As 22-year-old Dutee Chand clinched a silver in the 100 metre dash event at the 18th Asian Games on Sunday, social media was flush with pride, with Twitter and Facebook users commenting on how the track athlete has made India proud. While celebrating Chand's victory, it is also important to remember how the sports authorities in India subjected her to the humiliation of undergoing a gender test, following which she had to file a legal battle to reclaim her right to pursue athletics.
In 2014, soon after a successful run at the Asia Junior Athletics Championship at Taipei, the International Association of Athletics Federations (IAAF) asked the Athletics Federation of India to test her testosterone levels. According to a report on Vice, 'rumours' about her 'masculine' physique had started doing the rounds of the athletics community.

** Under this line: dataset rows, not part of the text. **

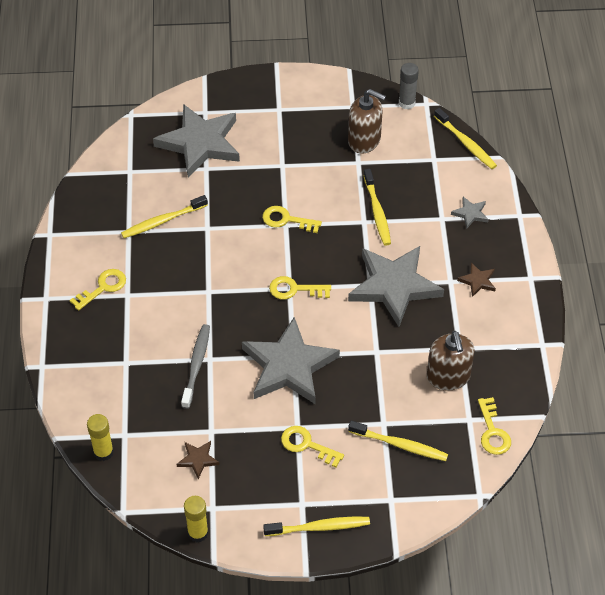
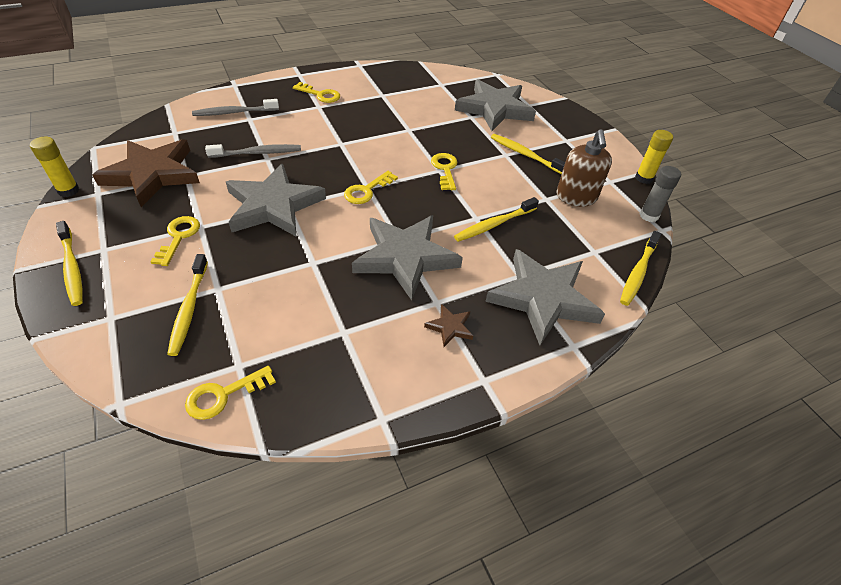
camera: 65 degrees right, 5 degrees down
(103, 452) = (155, 126): yellow glue stick -> yellow glue stick (643, 178)
(106, 374) = (234, 112): none -> grey toothbrush
(162, 221) = (402, 107): yellow toothbrush -> yellow toothbrush (525, 154)
(198, 459) = (152, 174): brown star -> brown star, size x2.41
(295, 289) = (367, 190): yellow key -> yellow key turned 120 degrees counterclockwise
(448, 377) = (297, 331): brown soap dispenser -> none
(470, 213) = (543, 298): grey star -> grey star, size x2.41

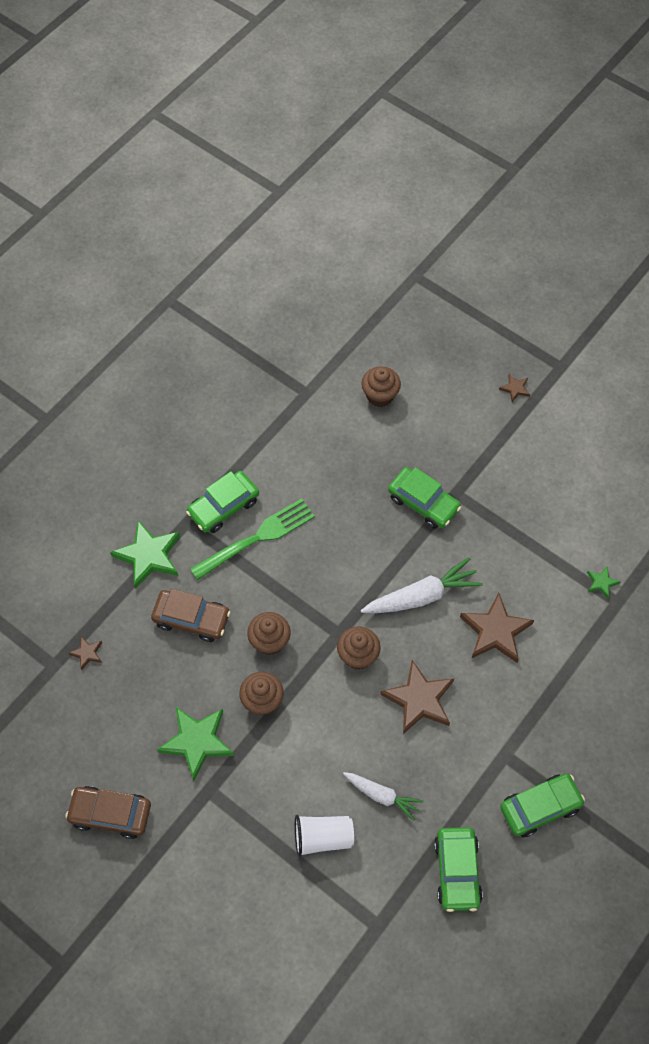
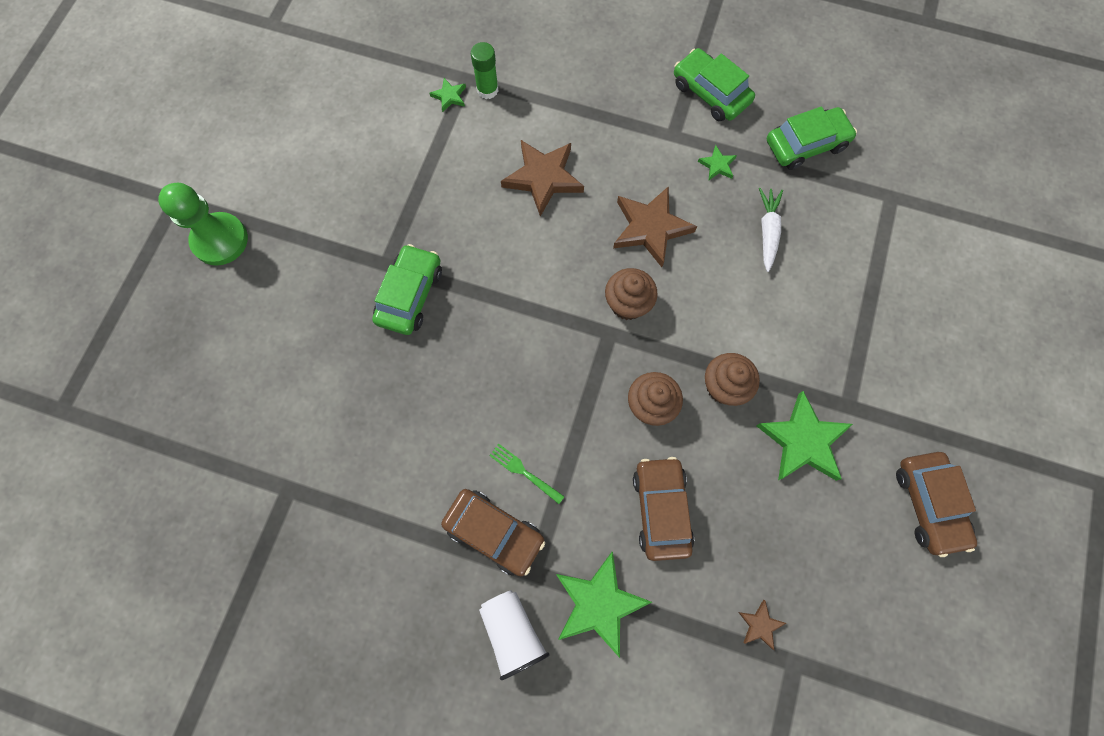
camera: 110 degrees left, 10 degrees up
(223, 507) = (494, 532): green car -> brown car
(256, 538) = (524, 472): green fork -> green fork, size x0.48
(323, 838) = (837, 273): white cup -> white cup (513, 631)
(380, 396) = (269, 393): brown cupcake -> none
(421, 596) = (530, 261): white carrot -> none
(461, 781) = (717, 165): none -> green star
(515, 389) = (220, 240): brown star -> green pawn
(599, 615) = (487, 90): none -> green glue stick

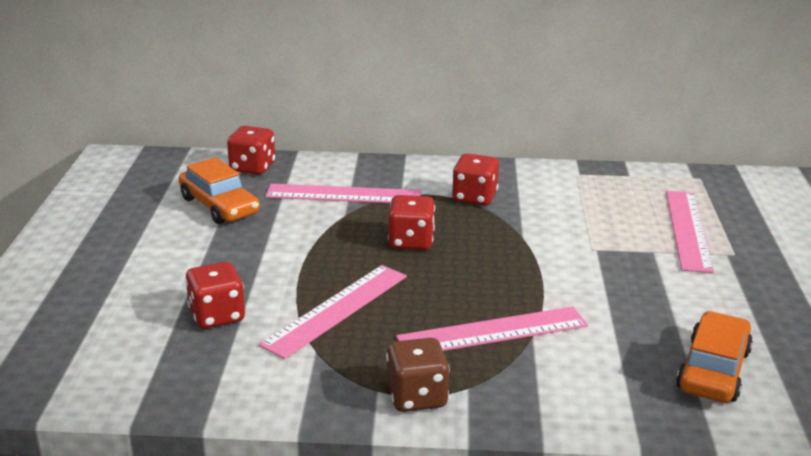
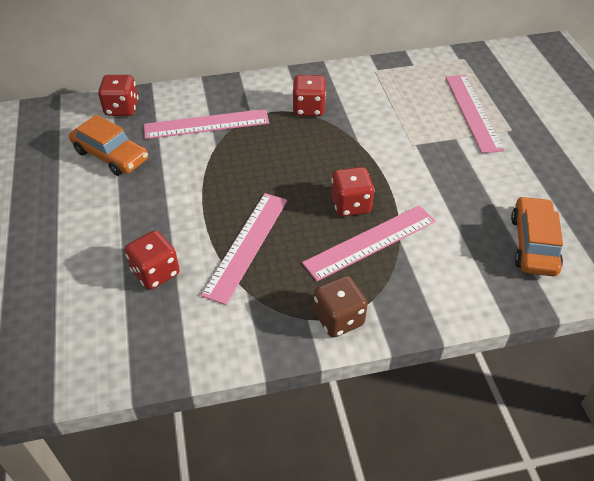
camera: 15 degrees left, 20 degrees up
(411, 242) = (277, 164): red dice -> red dice (350, 205)

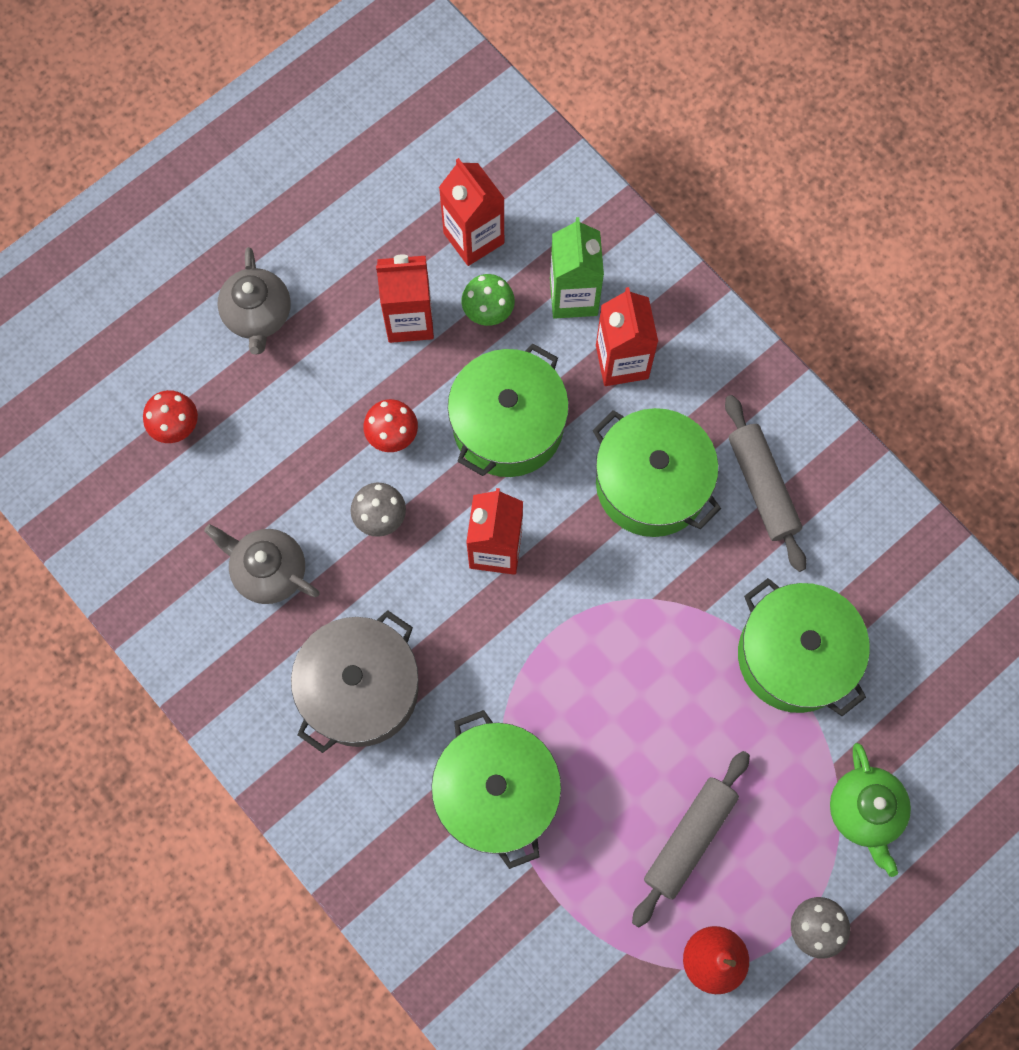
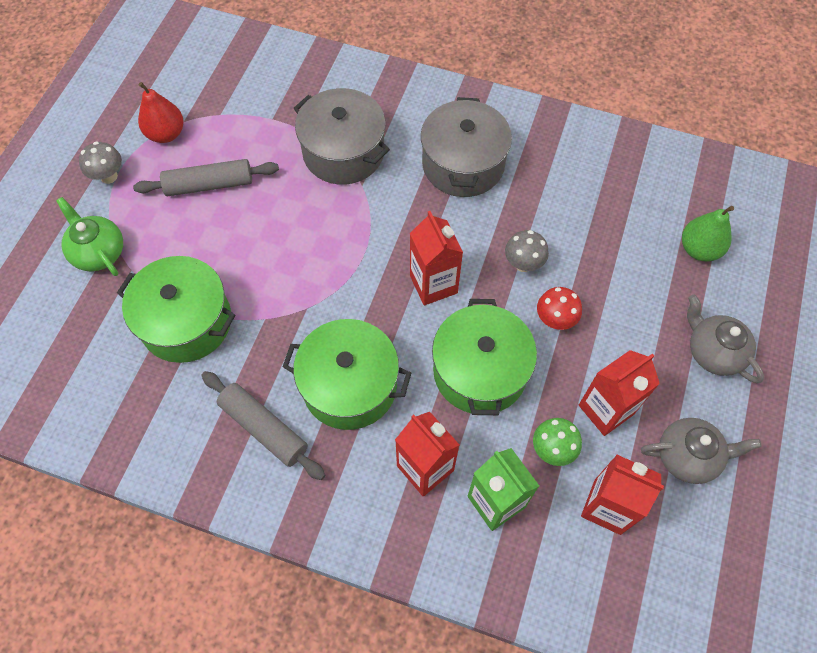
camera: 150 degrees right, 10 degrees down
(176, 427) = (699, 249): red mushroom -> green pear
(268, 571) = (569, 197): grey teapot -> grey teapot (688, 456)
(496, 793) = (343, 152): green pot -> grey pot
(689, 839) = (209, 184): grey rolling pin -> grey rolling pin turned 75 degrees clockwise

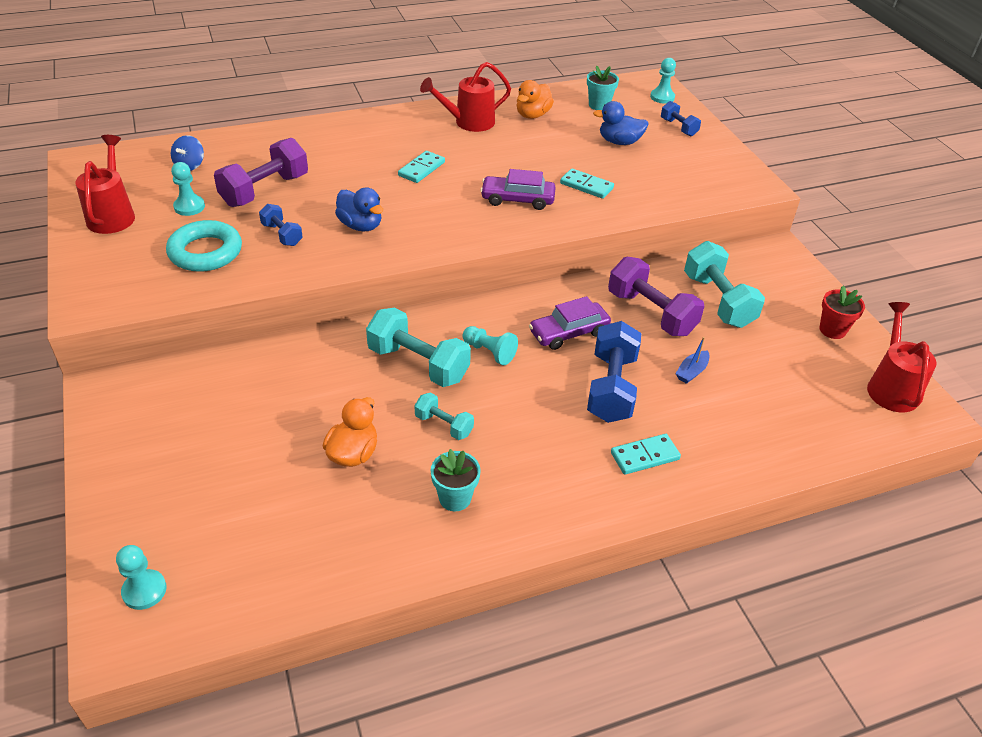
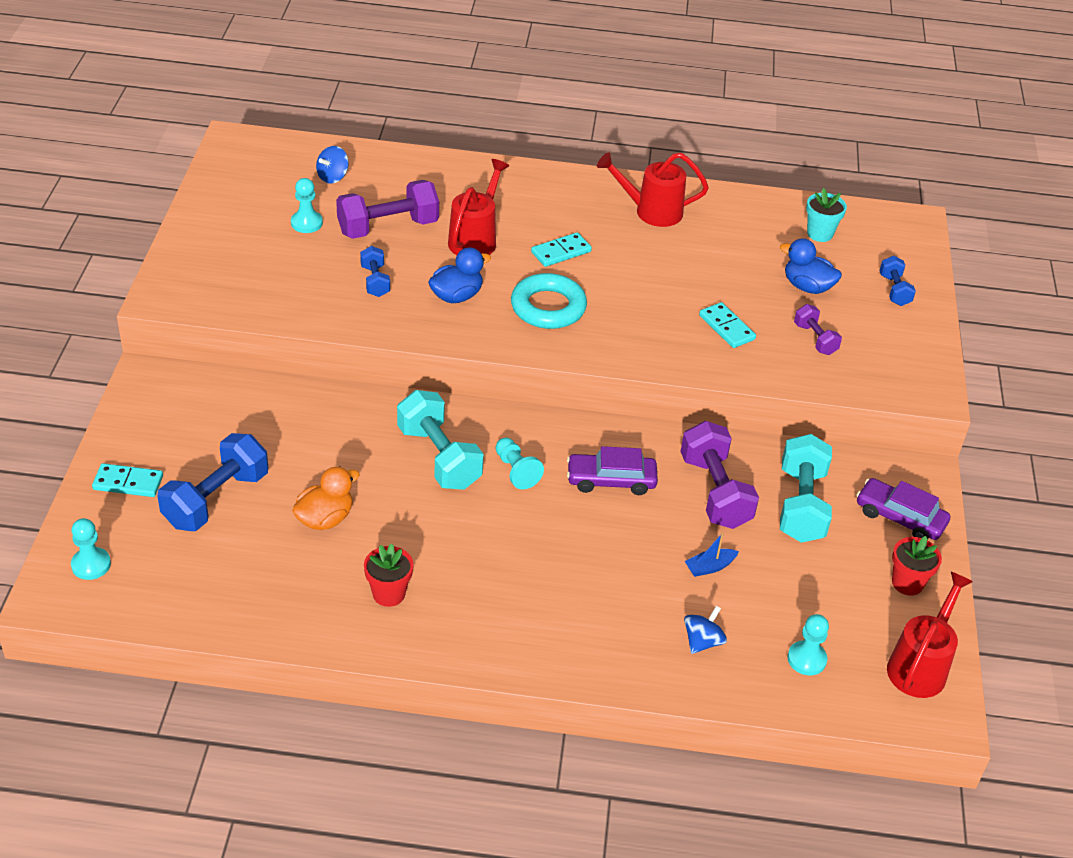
camera: 25 degrees right, 0 degrees up
(113, 215) = (233, 209): red watering can -> red watering can (475, 239)
(205, 252) = (294, 276): turquoise ring -> turquoise ring (548, 307)
(360, 225) = (456, 296): blue duck -> blue duck turned 105 degrees counterclockwise
(444, 425) = (423, 524): turquoise dumbbell -> none
(455, 498) = (389, 594): turquoise flower pot -> red flower pot
(517, 199) = (638, 319): purple car -> purple car (900, 517)
(532, 115) = (731, 223): orange duck -> none
(611, 388) = (612, 551): blue dumbbell -> blue dumbbell (216, 499)
(645, 456) = (595, 628): turquoise domino -> turquoise domino (128, 483)
(654, 175) = (815, 339): none -> purple dumbbell
(662, 97) = (906, 246): turquoise pawn -> turquoise pawn (806, 659)
(732, 432) = (702, 641): none -> blue spinning top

A New York Times report on her ordeal pointed out how the AFI doctor in Delhi, instead of conducting the routine blood and urine tests, performed an ultrasound on her. Later, they sent a letter to the government's sports authority saying the following: "It has been brought to the notice of the undersigned that there are definite doubts regarding the gender of an Athlete Ms. Dutee Chand." It also pointed out that cases like hers "have brought embarrassment to the fair name of sports in India." It directed the authorities to perform a second 'gender verification test'.
After the test, Chand was diagnosed with 'hyperandrogenism' and the results stated, "her body produced natural levels of testosterone above International Association of Athletics Federations guidelines". Chand was immediately banned from participating in all track events.
The tests left Chand confused and ashamed. She told Hindustan Times, "I was not told by anyone, not even the doctor from SAI who conducted several tests on me, what they were for. I was confused. The papers were calling me a man. How does one turn into a man overnight?"
The IAAF's policy on hyperandrogenism has been widely critiqued and Chand challenged the decision in 2014 at the Court of Arbitration for Sports (CAS). The court ruled in her favour and lifted the ban a year later, but in the meanwhile, Chand had to face discrimination, humiliation and a severe financial crunch.
A report on Mint states that Chand has six siblings and her father is a poor weaver in Odisha's Chaka Gopalpur village. Like several other athletes in the country, Chand took to athletics because of her passion for it and the fact that it would help the family battle the dire financial condition they were in.
Mint reports that when a woman athlete is usually banned under this controversial 'guideline', the options left to her are devastating — quit sports to undergo surgery to reduce the levels of testosterone in her body.
The days following the ban were gruelling and humiliating. She told the BBC that people, who had read the reports about her, began to ask her if she was a man or a woman and she felt that she had lost all the honour she had earned. Chand also missed participating in the 2014 Asian Games and the Commonwealth Games because of the ban.
"My friends used to start asking what's wrong with me, and started to avoid me. In training centres, where girls used to share rooms, I was kept separately," she told BBC.
Though the CAS ruled in favour of Chand in 2015, the threat of a ban hangs heavy on her career. In 2017, the IAAF decided to re-appeal her case and defend their policy on hyperandrogenism with 'new evidence'. While ruling on Chand's case, CAS also suspended IAAF's policy in hyperandrogenism for two years and allowed the organisation to return with more evidence to support their claims. In response, Chand said that she lives on constant fear of being banned.